Let's get some more practice
doing implicit differentiation. So let's find the derivative
of y with respect to x. We're going to assume
that y is a function of x. So let's apply our
derivative operator to both sides of this equation. So let's apply our
derivative operator. And so first, on
the left hand side, we essentially are just going
to apply the chain rule. First we have the
derivative with respect to x of x minus y squared. So the chain rule
tells us this is going to be the derivative
of the something squared with respect to the
something, which is just going to be 2 times x
minus y to the first power. I won't write the
1 right over there. Times the derivative of the
something with respect to x. Well, the derivative of x
with respect to x is just 1, and the derivative
of y with respect to x, that's what
we're trying to solve. So it's going to
be 1 minus dy dx. Let me make it a
little bit clearer what I just did right over here. This right over here
is the derivative of x minus y squared with
respect to x minus y. And then this right over
here is the derivative of x minus y with respect to x. Just the chain rule. Now let's go to the right
hand side of this equation. This is going to be equal to
the derivative of x with respect to x is 1. The derivative of y
with respect to x. We're just going to write
that as the derivative of y with respect to x. And then finally, the
derivative with respect to x of a constant, that's
just going to be equal to 0. Now let's see if we can
solve for the derivative of y with respect to x. So the most obvious thing to do. Let's make it clear. This right over here, I
can rewrite as 2x minus 2y. So let me do that so
I can save some space. This is 2x minus 2y If
I just distribute the 2. And now I can distribute
the 2x minus 2y onto each of these terms. So 2x minus 2y times 1 is
just going to be 2x minus 2y. And then 2x minus 2y
times negative dy dx, that's just going to be
negative 2x minus 2y. Or we could write that as
2y minus 2x times dy dx. Is equal to 1 plus dy dx. I'll do all my dy
dx's in orange now. 1 plus dy dx. So now there's a
couple of things that we could attempt to do. We could subtract 2x
minus 2y from both sides. So let's do that. So let's subtract 2x
minus 2y from both sides. So over here, we're going
to subtract 2x minus 2y from that side.
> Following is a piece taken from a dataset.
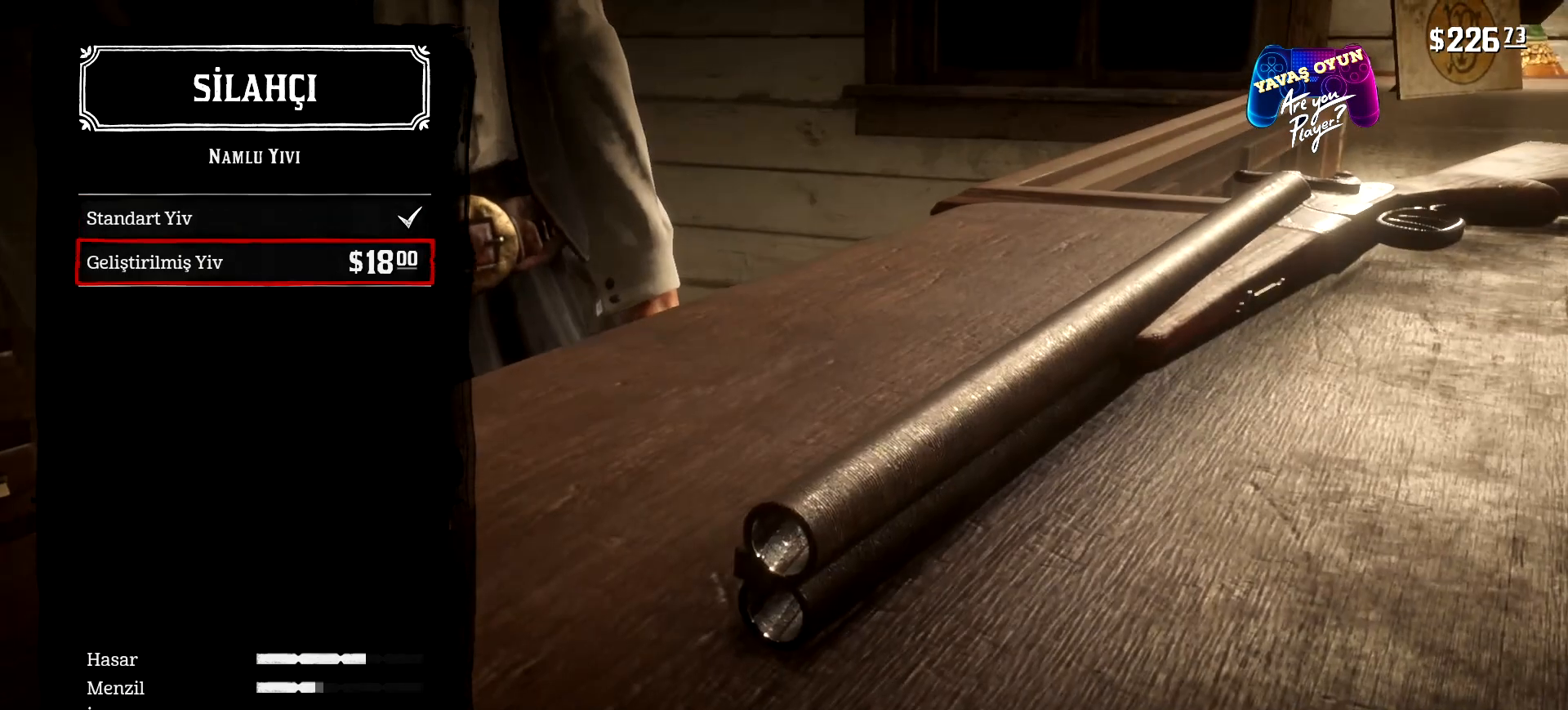
{"buttons": ["A"], "left_stick": "center", "right_stick": "center", "events": [[433, "A", "down"]]}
And then we could also subtract
a dy dx from both sides, so that all of our dy dx's
are on the left hand side, and all of our non dy dx's
are on the right hand side. So let's do that. So we're going to subtract a
dy dx on the right and a dy dx here on the left. And so what are we left with? Well, on the left hand
side, these cancel out. And we're left with 2y minus
2x dy dx minus 1 dy dx, or just minus a dy dx. Let me make it clear. We could write this
as a minus 1 dy dx. So this is we can
essentially just add these two coefficients. So this simplifies to 2y minus
2x minus 1 times the derivative of y with respect
to x, which is going to be equal to-- on this
side, this cancels out. We are left with 1
minus 2x plus 2y. So let me write it that way. Or we could write
this as-- so negative, negative 2y is
just a positive 2y. And then we have minus 2x. And then we add that 1, plus 1. And now to solve
for dy dx, we just have to divide both sides
by 2y minus 2x minus 1. And we are left
with-- we deserve a little bit of a drum
roll at this point. As you can see, the
hardest part was really the algebra to solve for dy dx. We get the derivative
of y with respect to x is equal to
2y minus 2x plus 1 over 2y minus 2x minus 1.